## Excerto do texto
Posted: 28 Feb 2018 11:32 AM PST
Fonte: INE, Contas Nacionais
Se há coisa em que a esquerda tomaria a dianteira à "cultura de compromisso" à direita, era começar a olhar para as contas externas. Para as contas da Balança de Transações Correntes, mas mais em particular para a Balança Corrente.
Por facilidade, os gráficos apenas abordam essa realidade a partir de 1995. Já nessa altura, a economia portuguesa estava entrosada no Sistema Monetário Europeu, com toda a política macroeconómica subordinada à política cambial-monetária europeia, decidida pelo Governo Cavaco Silva e prolongada pelo Governo Guterres, mantendo o escudo português indexado ao marco alemão. Foi a opção europeia. Nessa altura, o nosso défice comercial já era largamente deficitário. E assim continuou após a criação do euro em 2000, até 2010, sem que o saldo positivo da balança de serviços - onde se encontram as receitas de turismo - tivesse evitado essa tendência.
Fonte: INE, Contas Nacionais
A partir de 2010, "miraculosamente", o défice comercial atenua-se. E assim continuou até 2013. Foi o período de intervenção externa, com o devido apoio ideológico do Governo PSD/CDS, de Pedro Passos Coelho/Paulo Portas, tendo Assunção Cristas como ministra. O défice atenuou-se porque o consumo privado foi asfixiado e o investimento privado sofreu a maior queda de que há conhecimento na História recente de Portugal. Mas mal a retoma se iniciou em 2013, os problemas voltaram a revelar-se. Apenas a avalanche de turistas tem compensado o agravamento do défice comercial. E já começa a revelar-se insuficiente...

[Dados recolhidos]
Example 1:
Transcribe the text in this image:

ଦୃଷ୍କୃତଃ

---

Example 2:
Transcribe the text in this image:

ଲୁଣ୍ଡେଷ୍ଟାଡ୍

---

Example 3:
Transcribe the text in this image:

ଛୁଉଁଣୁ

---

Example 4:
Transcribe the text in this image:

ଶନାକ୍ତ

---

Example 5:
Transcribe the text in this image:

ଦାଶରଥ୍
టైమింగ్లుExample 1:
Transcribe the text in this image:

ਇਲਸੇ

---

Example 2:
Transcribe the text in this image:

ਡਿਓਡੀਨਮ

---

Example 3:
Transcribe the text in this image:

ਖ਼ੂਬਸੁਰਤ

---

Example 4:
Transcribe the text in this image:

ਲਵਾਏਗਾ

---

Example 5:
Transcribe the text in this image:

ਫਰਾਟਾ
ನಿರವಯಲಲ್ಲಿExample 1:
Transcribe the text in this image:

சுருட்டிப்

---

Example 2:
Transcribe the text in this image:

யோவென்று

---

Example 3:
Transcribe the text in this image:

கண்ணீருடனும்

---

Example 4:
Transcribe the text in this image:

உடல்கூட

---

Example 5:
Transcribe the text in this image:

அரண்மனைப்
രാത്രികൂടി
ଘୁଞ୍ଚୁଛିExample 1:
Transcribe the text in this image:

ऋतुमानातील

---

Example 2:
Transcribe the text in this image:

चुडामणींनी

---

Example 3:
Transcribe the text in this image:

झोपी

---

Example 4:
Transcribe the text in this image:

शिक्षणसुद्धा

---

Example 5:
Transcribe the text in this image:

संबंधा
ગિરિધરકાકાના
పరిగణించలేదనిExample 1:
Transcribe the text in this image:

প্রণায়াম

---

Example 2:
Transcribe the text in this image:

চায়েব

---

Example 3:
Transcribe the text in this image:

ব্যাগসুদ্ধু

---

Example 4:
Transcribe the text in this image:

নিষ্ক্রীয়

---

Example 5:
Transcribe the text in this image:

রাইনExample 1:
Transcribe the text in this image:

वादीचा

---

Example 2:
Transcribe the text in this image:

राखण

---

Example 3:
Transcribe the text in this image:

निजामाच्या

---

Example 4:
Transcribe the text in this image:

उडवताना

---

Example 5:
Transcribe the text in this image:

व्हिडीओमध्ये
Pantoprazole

## Conjunto de tarefas
A. De acordo com o texto sobre as contas externas portuguesas, a que moeda estava indexado o escudo português?
B. Transcreva do texto sobre as contas externas portuguesas o trecho que abre com as palavras que contêm "Por facilidade, os" e fecha com "evitado essa tendência.".
Responda com base unicamente no texto.

## Respostas por tarefa
A. Ao marco alemão.

B.
Por facilidade, os gráficos apenas abordam essa realidade a partir de 1995. Já nessa altura, a economia portuguesa estava entrosada no Sistema Monetário Europeu, com toda a política macroeconómica subordinada à política cambial-monetária europeia, decidida pelo Governo Cavaco Silva e prolongada pelo Governo Guterres, mantendo o escudo português indexado ao marco alemão. Foi a opção europeia. Nessa altura, o nosso défice comercial já era largamente deficitário. E assim continuou após a criação do euro em 2000, até 2010, sem que o saldo positivo da balança de serviços - onde se encontram as receitas de turismo - tivesse evitado essa tendência.